Antibody staining was performed as previously described 1439. The following primary antibodies were used; rat anti-mCD8a (Caltag [Burlingame, California, USA]), 1:100; monoclonal antibody (mAb) nc82 (developed by E Buchner and obtained from the Developmental Studies Hybridoma Bank (DSHB) [Iowa City, Iowa, USA]), 1:30; rabbit anti-Lola common region 24, 1:100; mAb anti-Cut (DSHB), 1:20; guinea pig anti-Lim1 (a gift from J Botas), 1:500; rat anti-Islet (a gift from J Skeath), 1:1,000; rabbit anti-Chip (a gift from D Dorsett), 1:500; mouse monoclonal anti-Acj6 40, 1:5; rat anti-Drifter 41, 1:3,000; mouse monoclonal 7F1 anti-lola zf5 21. Nuclei were counterstained with DAPI (5 mg/ml stock 1:1,000).

White y, w; Gal4-GH146, UAS-CD8::GFP pre-pupa (considered 0 h APF) were collected, covered with optimal cutting temperature compound (Tissue Tek O.C.T. #4583 [Sakura Finetek, Torrance, California, USA]), frozen on dry ice and stored at -80°C not longer than 1 month. Blocks were sectioned on a cryostat and sections containing ALs were mounted on PEN membrane slides (Leica #11505158) and stored on dry ice. Slides were put through an EtOH dehydration series (75%, 95%, 100% EtOH 5 minutes each), treated for 2 minutes with xylenes, dried and mounted for LCM capture. PN enriched samples as identified by GFP fluorescence were immediately captured into PCR tube caps on a Leica LCM microscope (model ASLMD) using Laser Microdissection software version 4.4. Tubes were frozen on dry ice and stored at -80°C up to one day. RNA was extracted using the Arcturus PicoPure™ RNA Isolation kit (#KIT0204, Mountain View, California, USA) as per the manufacturer's instructions.

The cRNA samples were used as the template for another round of reverse transcription (#18080-051, Invitrogen [Carlsbad, California, USA]), producing a high yield of cDNA. The cDNA samples were aliquoted and stored at -20°C before use. Unique primer pairs and Taqman probes were designed for individual lola isoforms. The Taqman probes were synthesized by Integrated DNA Technologies, Inc. (Coralville, Iowa, USA). Microfluidic matrix chips (48 × 48 arrays, Fluidigm (South San Francisco, California, USA) were used to perform real time PCR assays in a high throughput fashion. Each chip allows complete combinatorial tests (48 × 48 = 2,304, N = 48) between N independent cDNA samples and N distinct primer pairs 42. A separate paper is to be published with more technical details.

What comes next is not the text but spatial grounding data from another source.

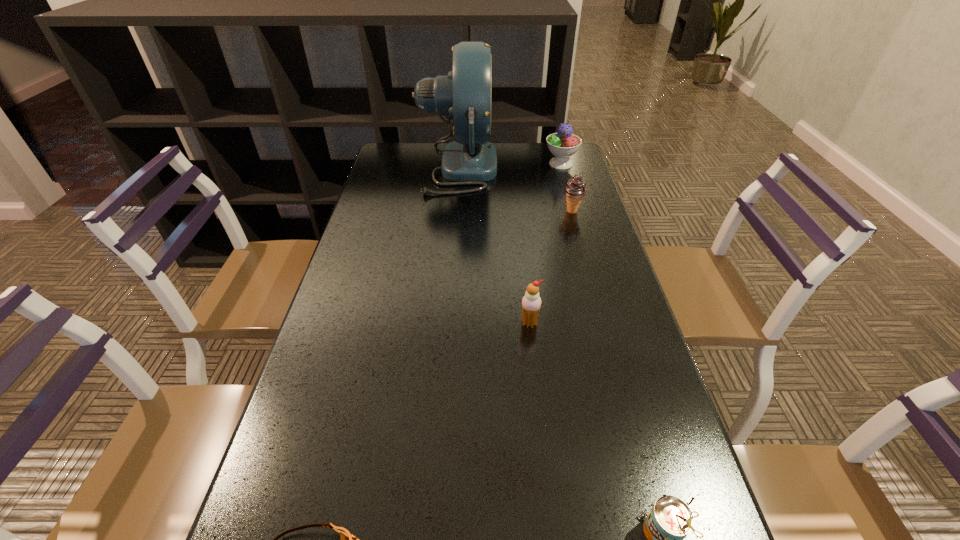
Image resolution: width=960 pixels, height=540 pixels. I want to click on free point between the tallest object and the second farthest icecream, so click(x=516, y=190).

Where is `vacant space that is in between the third nearest object and the second nearest icecream`? vacant space that is in between the third nearest object and the second nearest icecream is located at coordinates (551, 267).

Point out which object is positioned as the nearest to the farthest icecream. Please provide its 2D coordinates. Your answer should be formatted as a tuple, i.e. [(x, y)], where the tuple contains the x and y coordinates of a point satisfying the conditions above.

[(465, 95)]

Select which object is the fourth closest to the fourth nearest object. Please provide its 2D coordinates. Your answer should be formatted as a tuple, i.e. [(x, y)], where the tuple contains the x and y coordinates of a point satisfying the conditions above.

[(670, 520)]

Where is `the second closest icecream to the fan`? the second closest icecream to the fan is located at coordinates (575, 189).

Locate an element on the screen. The image size is (960, 540). the third closest icecream to the can is located at coordinates (563, 144).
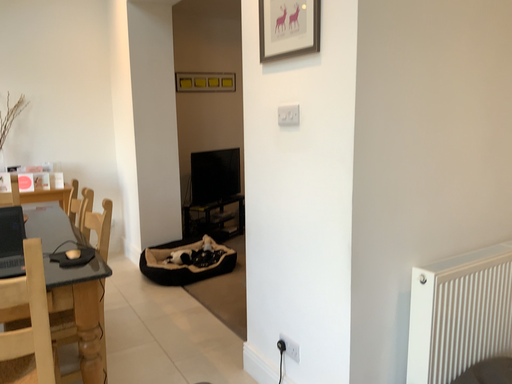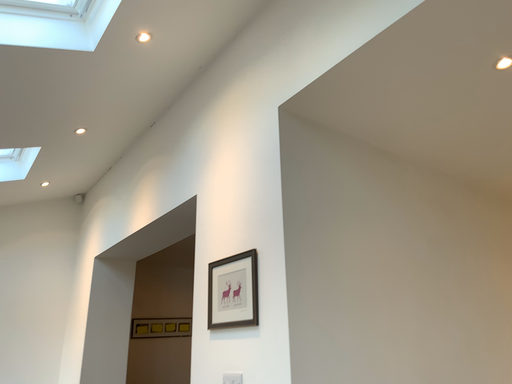
Question: How did the camera likely rotate when shooting the video?

Choices:
 (A) rotated upward
 (B) rotated downward

Answer: (A)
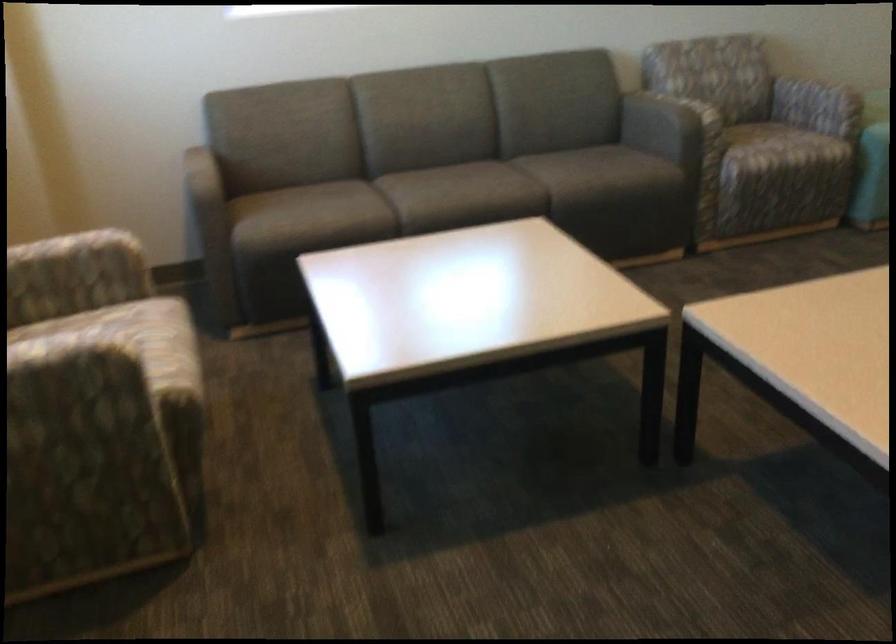
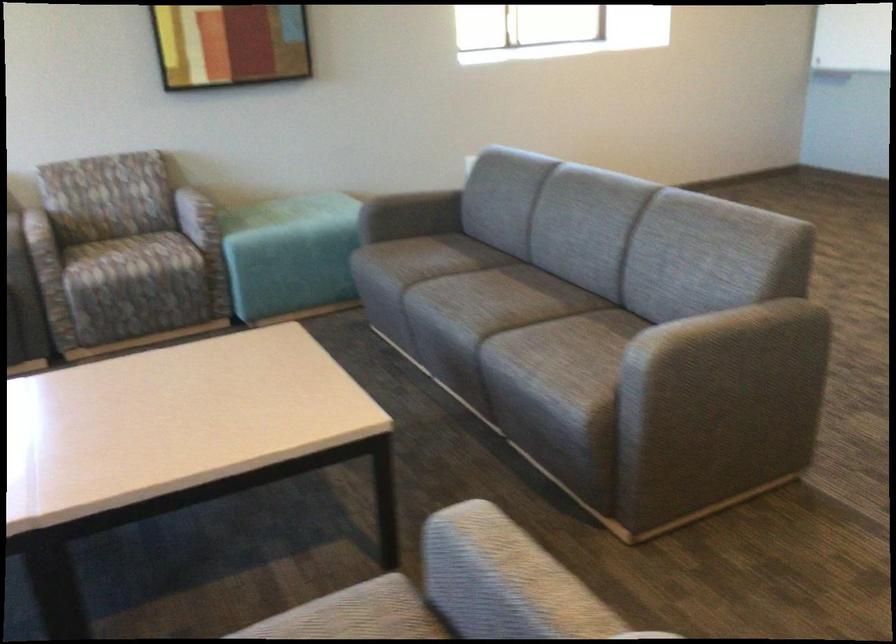
Find the pixel in the second image that matches the point at 824,98 in the first image.

(197, 216)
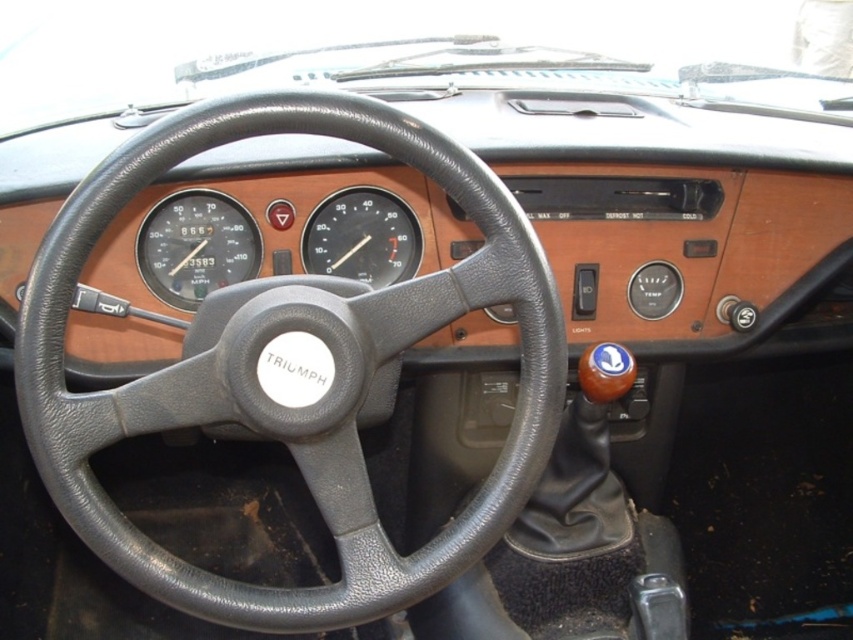
What is the position of the matte black speedometer at center on the dashboard?

The matte black speedometer at center is located at point coordinates of (196,246).

You are standing next to the vintage Triumph vehicle and want to see the point at coordinates point [160,204] on the dashboard. If you are 4.02 feet away from the camera, can you see the point clearly?

The point [160,204] is 4.02 feet away from the camera, so you can see it clearly from that distance.

You are driving a vintage Triumph car and notice two speedometers on the dashboard. The first is labeled as the matte black speedometer at center, and the second is the black plastic speedometer at center. Which one is positioned to the left?

The matte black speedometer at center is to the left of the black plastic speedometer at center.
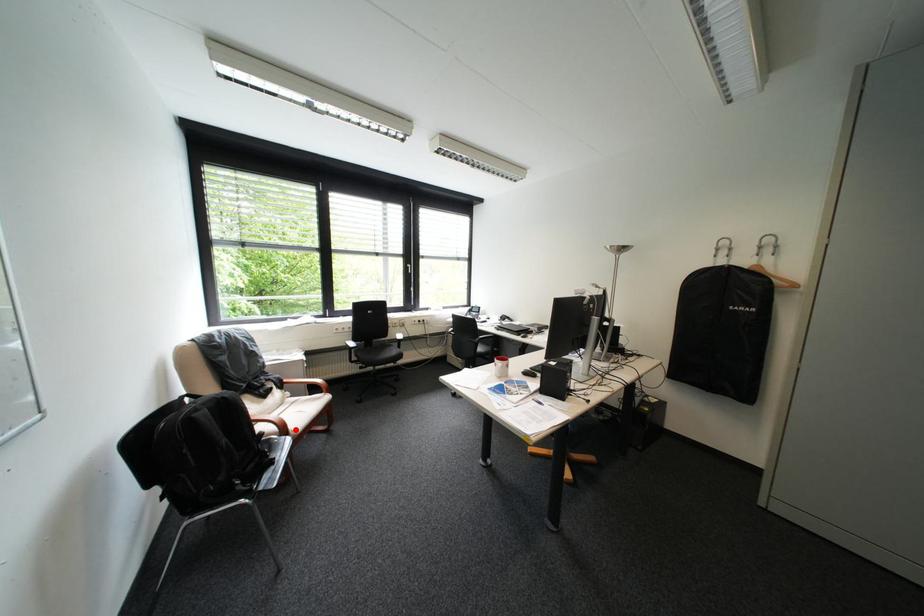
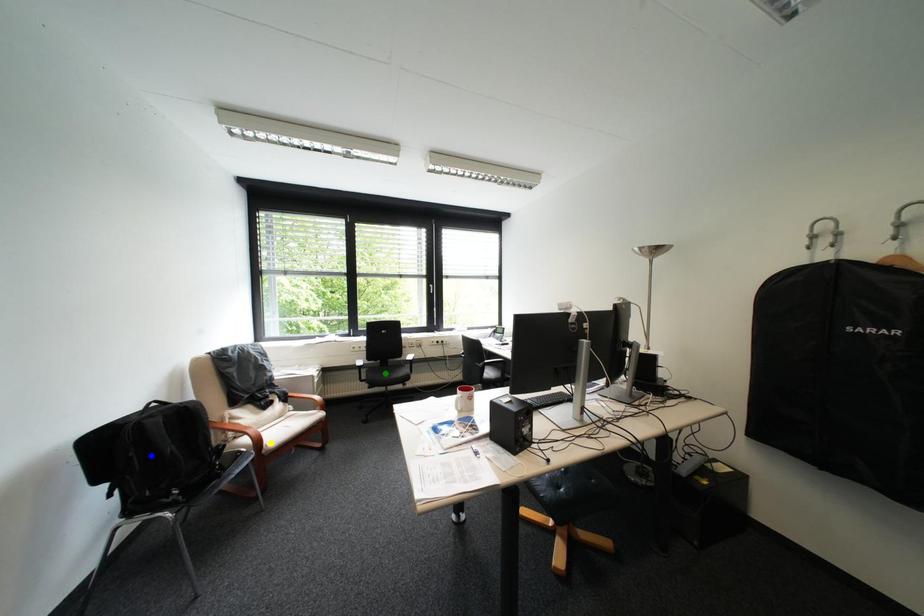
Question: I am providing you with two images of the same scene from different viewpoints. A red point is marked on the first image. You are given multiple points on the second image. Which mark in image 2 goes with the point in image 1?

Choices:
 (A) blue point
 (B) green point
 (C) yellow point

Answer: (C)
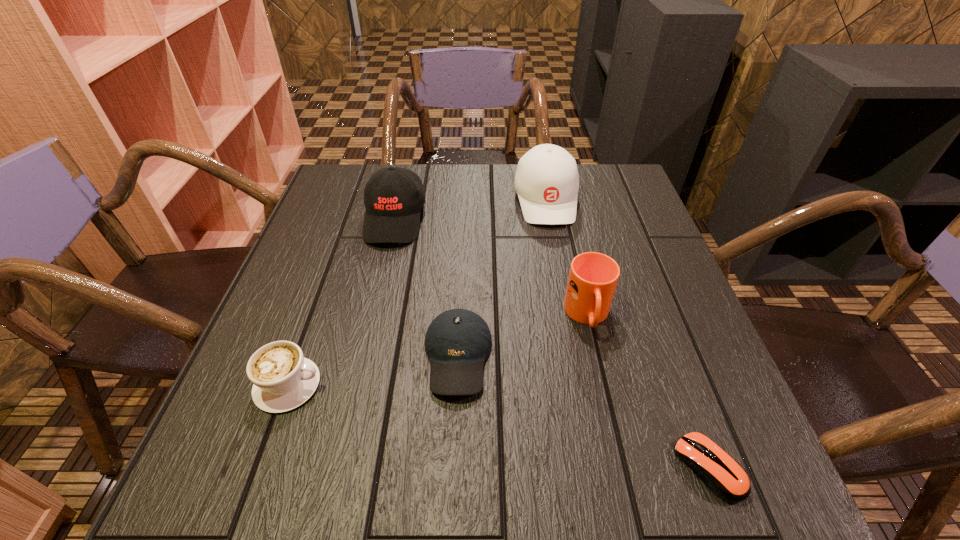
This screenshot has width=960, height=540. I want to click on vacant area at the far edge, so click(x=448, y=204).

At what (x,y) coordinates should I click in order to perform the action: click on free space at the near edge of the desktop. Please return your answer as a coordinate pair (x, y). Looking at the image, I should click on (546, 506).

Where is `vacant space at the left edge`? vacant space at the left edge is located at coordinates (349, 299).

Locate an element on the screen. This screenshot has width=960, height=540. vacant area at the right edge of the desktop is located at coordinates tap(646, 329).

The width and height of the screenshot is (960, 540). In the image, there is a desktop. In order to click on vacant space at the near left corner in this screenshot , I will do `click(299, 463)`.

Locate an element on the screen. This screenshot has height=540, width=960. vacant area at the far right corner of the desktop is located at coordinates (609, 185).

Locate an element on the screen. vacant point located between the rightmost baseball cap and the cappuccino is located at coordinates (418, 292).

You are a GUI agent. You are given a task and a screenshot of the screen. Output one action in this format:
    pyautogui.click(x=<x>, y=<y>)
    Task: Click on the blank region between the second baseball cap from right to left and the leftmost baseball cap
    
    Given the screenshot: What is the action you would take?
    pyautogui.click(x=426, y=288)

At what (x,y) coordinates should I click in order to perform the action: click on free space between the cappuccino and the leftmost baseball cap. Please return your answer as a coordinate pair (x, y). Looking at the image, I should click on (342, 302).

The width and height of the screenshot is (960, 540). I want to click on unoccupied position between the leftmost baseball cap and the second baseball cap from right to left, so click(x=426, y=288).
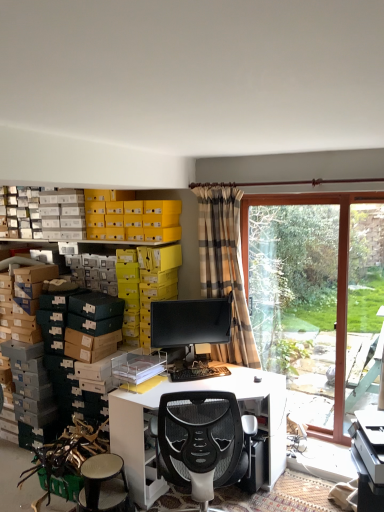
What is the approximate height of plaid fabric curtain at center?

The height of plaid fabric curtain at center is 5.11 feet.

This screenshot has height=512, width=384. In order to click on white glossy desk at center in this screenshot , I will do `click(194, 390)`.

What do you see at coordinates (337, 277) in the screenshot? I see `transparent glass window at right` at bounding box center [337, 277].

The image size is (384, 512). What do you see at coordinates (190, 322) in the screenshot?
I see `matte black monitor at center` at bounding box center [190, 322].

The height and width of the screenshot is (512, 384). What are the coordinates of `plaid fabric curtain at center` in the screenshot? It's located at (225, 268).

From the picture: Considering the relative sizes of transparent glass window at right and matte black monitor at center in the image provided, is transparent glass window at right wider than matte black monitor at center?

Yes, transparent glass window at right is wider than matte black monitor at center.

From a real-world perspective, is transparent glass window at right below matte black monitor at center?

Incorrect, from a real-world perspective, transparent glass window at right is higher than matte black monitor at center.

Is point (246, 201) more distant than point (168, 346)?

No.

Does transparent glass window at right lie behind matte black monitor at center?

No.

Locate an element on the screen. The height and width of the screenshot is (512, 384). desk directly beneath the plaid fabric curtain at center (from a real-world perspective) is located at coordinates point(194,390).

Is plaid fabric curtain at center surrounded by white glossy desk at center?

No, plaid fabric curtain at center is not surrounded by white glossy desk at center.

Which is farther, (156, 484) or (221, 283)?

Positioned behind is point (221, 283).

In the scene shown: Does white glossy desk at center lie behind plaid fabric curtain at center?

No.

From the picture: Are matte black monitor at center and white glossy desk at center making contact?

No, matte black monitor at center is not with white glossy desk at center.

Is point (202, 303) closer or farther from the camera than point (153, 405)?

Point (202, 303) is farther from the camera than point (153, 405).

From the picture: Is matte black monitor at center positioned before white glossy desk at center?

No, it is not.

Between matte black monitor at center and white glossy desk at center, which one has smaller size?

matte black monitor at center is smaller.

Is transparent glass window at right surrounding white textured stool at lower left?

No, transparent glass window at right does not contain white textured stool at lower left.

Based on their positions, is transparent glass window at right located to the left or right of white textured stool at lower left?

In the image, transparent glass window at right appears on the right side of white textured stool at lower left.

In order to click on stool in front of the transparent glass window at right in this screenshot , I will do `click(104, 484)`.

Considering the sizes of transparent glass window at right and white textured stool at lower left in the image, is transparent glass window at right wider or thinner than white textured stool at lower left?

Clearly, transparent glass window at right has less width compared to white textured stool at lower left.

Is white glossy desk at center surrounding matte black monitor at center?

No, matte black monitor at center is located outside of white glossy desk at center.

How far apart are white glossy desk at center and matte black monitor at center?

21.11 inches.

Does point (263, 388) come in front of point (157, 313)?

Yes, point (263, 388) is closer to viewer.

Considering the sizes of white glossy desk at center and matte black monitor at center in the image, is white glossy desk at center taller or shorter than matte black monitor at center?

white glossy desk at center is taller than matte black monitor at center.

Which of these two, black plastic keyboard at center or matte black monitor at center, is wider?

With larger width is black plastic keyboard at center.

From the picture: Which is behind, black plastic keyboard at center or matte black monitor at center?

Positioned behind is matte black monitor at center.

Is black plastic keyboard at center touching matte black monitor at center?

black plastic keyboard at center and matte black monitor at center are clearly separated.

Is black plastic keyboard at center oriented towards matte black monitor at center?

No, black plastic keyboard at center is not turned towards matte black monitor at center.

Considering the sizes of white textured stool at lower left and transparent glass window at right in the image, is white textured stool at lower left wider or thinner than transparent glass window at right?

Clearly, white textured stool at lower left has more width compared to transparent glass window at right.

Would you consider white textured stool at lower left to be distant from transparent glass window at right?

Indeed, white textured stool at lower left is not near transparent glass window at right.

Is white textured stool at lower left looking in the opposite direction of transparent glass window at right?

No, white textured stool at lower left is not facing the opposite direction of transparent glass window at right.

Locate an element on the screen. Image resolution: width=384 pixels, height=512 pixels. bay window above the white textured stool at lower left (from the image's perspective) is located at coordinates (337, 277).

Image resolution: width=384 pixels, height=512 pixels. I want to click on bay window above the matte black monitor at center (from a real-world perspective), so click(x=337, y=277).

This screenshot has height=512, width=384. I want to click on desk in front of the plaid fabric curtain at center, so click(194, 390).

Based on their spatial positions, is white glossy desk at center or plaid fabric curtain at center closer to white textured stool at lower left?

white glossy desk at center.

In the scene shown: Considering their positions, is black plastic keyboard at center positioned closer to plaid fabric curtain at center than white textured stool at lower left?

black plastic keyboard at center is positioned closer to the anchor plaid fabric curtain at center.

From the image, which object appears to be nearer to white glossy desk at center, transparent glass window at right or plaid fabric curtain at center?

plaid fabric curtain at center is positioned closer to the anchor white glossy desk at center.

Which object lies further to the anchor point white textured stool at lower left, transparent glass window at right or black plastic keyboard at center?

Among the two, transparent glass window at right is located further to white textured stool at lower left.

Considering their positions, is plaid fabric curtain at center positioned closer to transparent glass window at right than white glossy desk at center?

Based on the image, white glossy desk at center appears to be nearer to transparent glass window at right.

Estimate the real-world distances between objects in this image. Which object is further from transparent glass window at right, white textured stool at lower left or matte black monitor at center?

white textured stool at lower left lies further to transparent glass window at right than the other object.

Estimate the real-world distances between objects in this image. Which object is further from white glossy desk at center, transparent glass window at right or white textured stool at lower left?

transparent glass window at right is further to white glossy desk at center.

Based on their spatial positions, is black plastic keyboard at center or plaid fabric curtain at center closer to matte black monitor at center?

plaid fabric curtain at center is closer to matte black monitor at center.

This screenshot has width=384, height=512. I want to click on stool positioned between white glossy desk at center and black plastic keyboard at center from near to far, so click(x=104, y=484).

This screenshot has height=512, width=384. In order to click on computer keyboard between white glossy desk at center and matte black monitor at center from front to back in this screenshot , I will do point(198,373).

This screenshot has height=512, width=384. What are the coordinates of `computer keyboard between plaid fabric curtain at center and white glossy desk at center in the up-down direction` in the screenshot? It's located at (198, 373).

Find the location of a particular element. The width and height of the screenshot is (384, 512). computer keyboard between white textured stool at lower left and transparent glass window at right from left to right is located at coordinates (198, 373).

Probes for lola were designed to the common region and isoform specific exons (for primers see Table S6 in additional file 2). Isoforms are referred to based on the previously described naming scheme 16. Probes were amplified from adult genomic preps or from embryo RNA via RT-PCR, topo-cloned and sequenced to verify identity. DIG-labeled RNA probes were generated from plasmid DNA using the Roche DIG-RNA Labeling Kit (#11175025910, Indianapolis, Indiana, USA) following the manufacturer's protocol. Sense and antisense probes were generated from the same plasmid, taking advantage of the SP6 and T7 dual promoter flanked PCR2.1-Topo (# K460001, Invitrogen) cloning site. Probes were diluted to 10 ng/μl and stored at -80°C for up to 6 months. We collected 0 h APF pre-pupa, which were frozen in OCT on dry ice, stored at -80°C not more than 1 month and sectioned on a cryostat. An in-depth protocol for in situ hybridization is available in additional file 7. Briefly, slides were fixed in 4% PFA for 15 minutes, washed, acetylated, washed, and pre-hybridized at room temperature. Probes were added at concentrations ranging from 5 ng to 100 ng and slides were incubated 18 h overnight at 55°C. Slides were washed, native biotin blocked and blocked in normal goat serum. Sheep anti-DIG or rabbit anti-DIG and chicken anti-GFP primaries were added and incubated overnight at 4°C. Slides were washed, treated with a tyramide signal amplification kit for DIG signal detection (Dako #K0620 [Carpinteria, California, USA]), then incubated with secondary anti-chicken antibody. Slides were washed, mounted and imaged.